A recent study found that renters often pay higher auto insurance premiums than homeowners with similar driving records. The study, authored by the Consumer Federation of America, found that the average auto insurance premiums for renters were 7 percent higher than those for homeowners. The study also showed that some companies charge renters as much as 20 percent more for auto insurance than homeowners. Consumer advocates claim that the price differences act as discrimination against lower-income drivers, while insurance industry group cite discounts for combined home and auto coverage as the cause of the differences.
Details of the Auto Insurance Premiums Study
The study examined the auto insurance premiums for minimum liability coverage offered to a prospective customer. The study used the example of a 30-year-old female owner of a ten-year-old Honda Civic and a perfect driving record. The only factors the study changed were the sample driver’s home city and their status as either a renter or owner. The study calculated the auto insurance premiums offered in ten cities, including Phoenix, Chicago, Tampa, and Louisville. Researchers used premium quotes available from Allstate, Farmers, Geico, Liberty Mutual, and other major insurers.
Study Finds Big Differences In Auto Insurance Premiums
The study revealed some remarkable differences in auto insurance premiums between renters and homeowners. Renters with policies from Liberty Mutual were found to pay an average of 19 percent higher rates than homeowners. In Phoenix, the difference was 20 percent. The auto insurance premiums quote from Farmers Insurance for a renter in Louisville was 47 percent higher than the same coverage for a homeowner, the highest difference in the entire study.
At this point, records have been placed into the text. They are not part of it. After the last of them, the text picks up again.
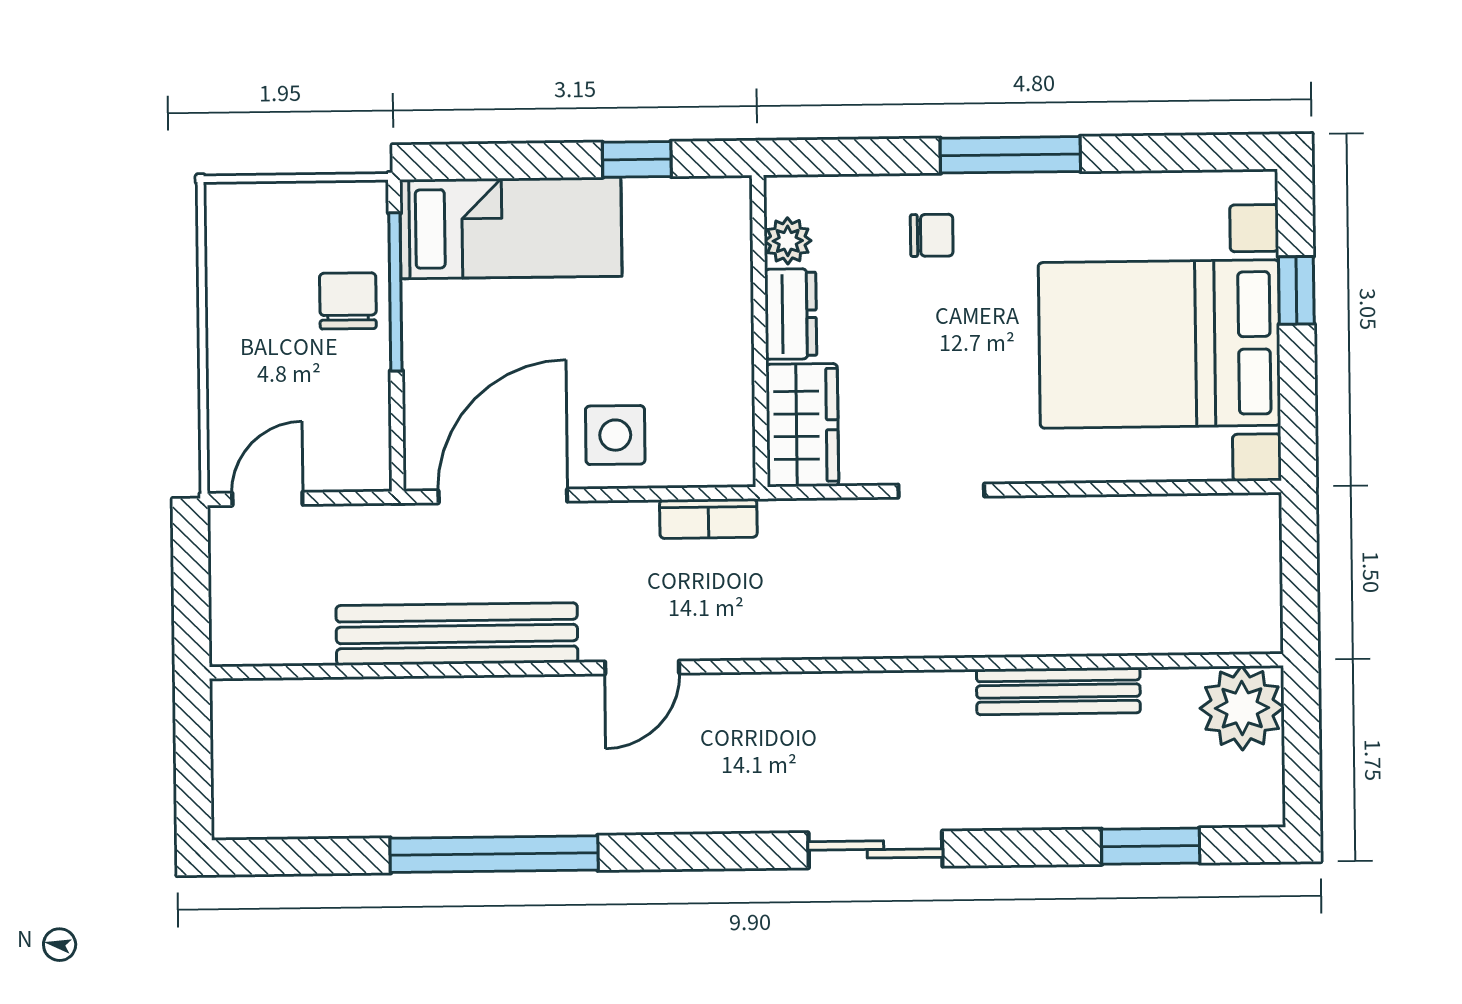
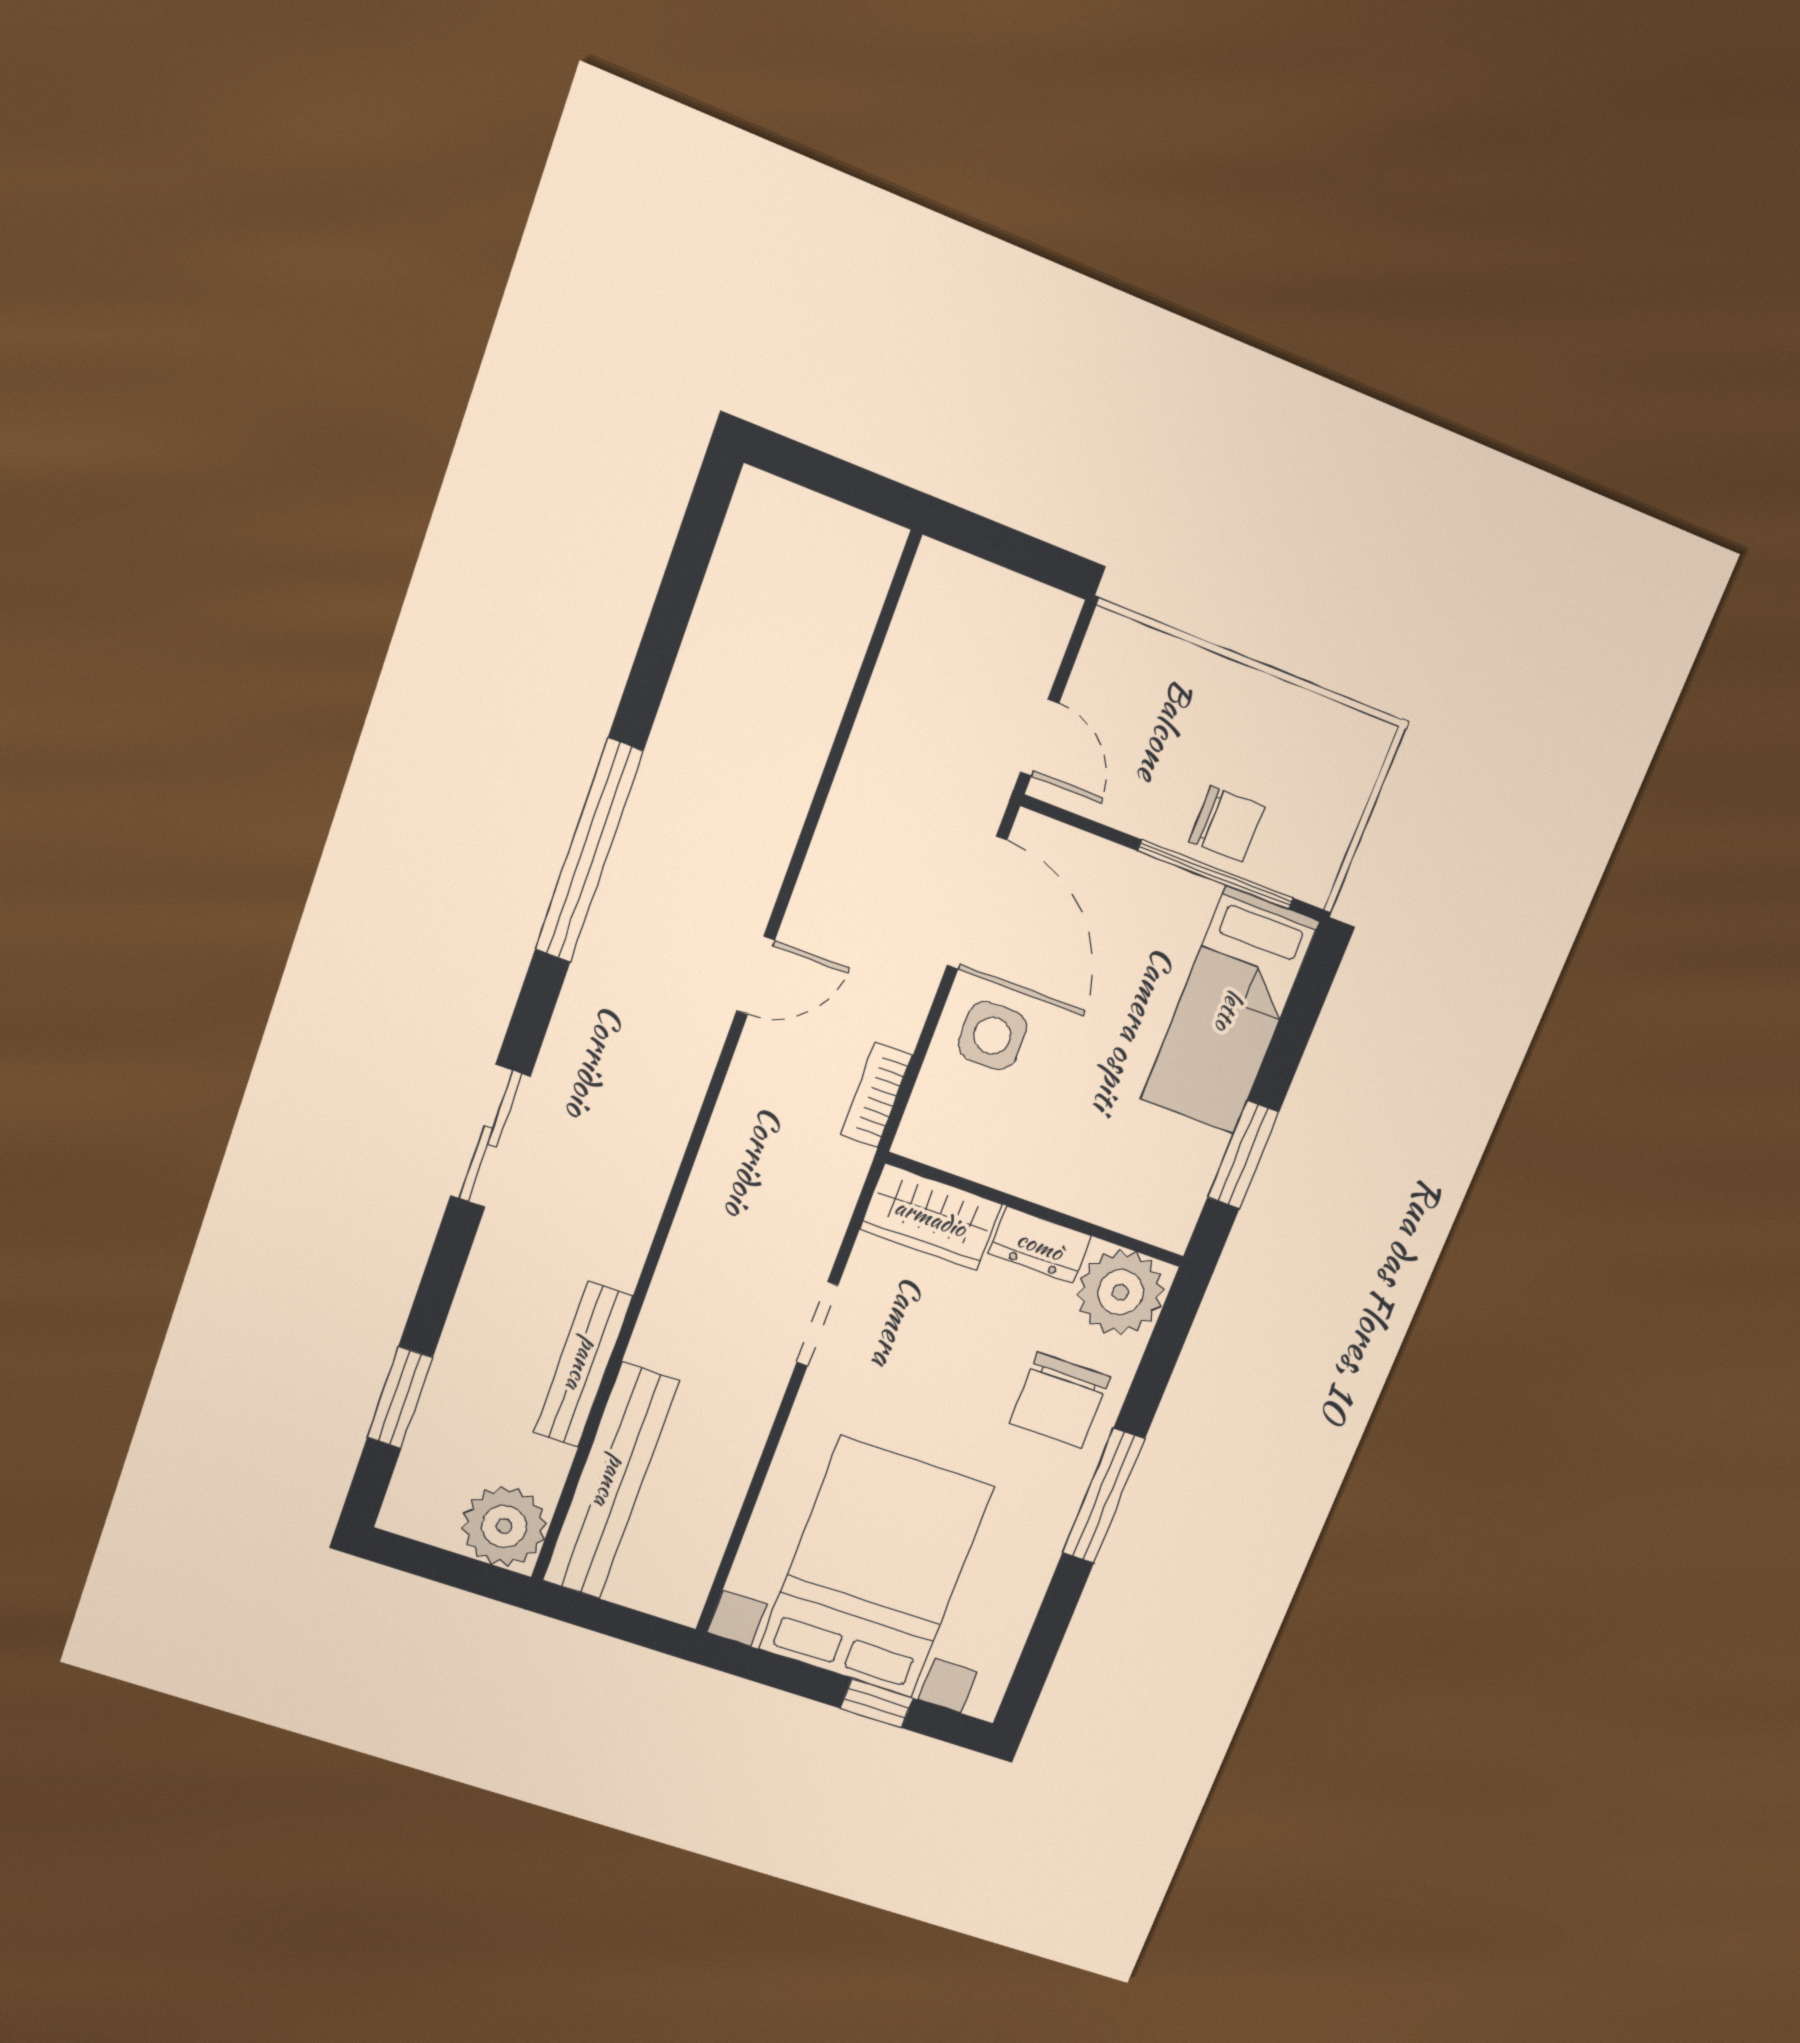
window: (637, 159) -> (1243, 1155), width x1.50
chair: (932, 235) -> (1060, 1400), width x1.87, depth x1.87
plant: (788, 241) -> (1120, 1292), width x1.88, depth x1.88
door: (267, 499) -> (1040, 738), moved
bench: (457, 634) -> (611, 1481), moved
door: (642, 667) -> (756, 976), swing flipped
window: (494, 854) -> (589, 851), moved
The study did not examine premiums for California cities, as state law prohibits insurers from using homeowner status to determine prices.
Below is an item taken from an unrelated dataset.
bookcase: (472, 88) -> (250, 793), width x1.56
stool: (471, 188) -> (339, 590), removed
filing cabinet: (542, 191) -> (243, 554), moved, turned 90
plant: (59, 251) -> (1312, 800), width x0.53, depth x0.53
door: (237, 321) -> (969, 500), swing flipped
CFA Exec: Auto Insurance Premiums “Target” Low-Income Drivers
J. Robert Hunter, insurance director at the CFA, told reporters that the study shows that insurers use home ownership status to discriminate against lower-income drivers when pricing their auto insurance premiums. According to a report from the U.S. Federal Reserve, the median income for renters was less than half of that for homeowners. Mr. Hunter, who also once held the post as the state insurance commissioner in Texas, also said, “Insurance companies should not be allowed to target people based on home ownership status.”
Industry Defends Auto Insurance Premiums Differences
An insurance industry spokesperson defended the use of homeowners’ status in determining auto insurance premiums. David Synder, a vice president at the Property Casualty Insurers Association of America, released a statement in response to the auto insurance premiums study. The statement said that the industry’s pricing methods are “subject to rigorous actuarial standards and state regulation,” including the application of homeowners’ discount on auto insurance coverage.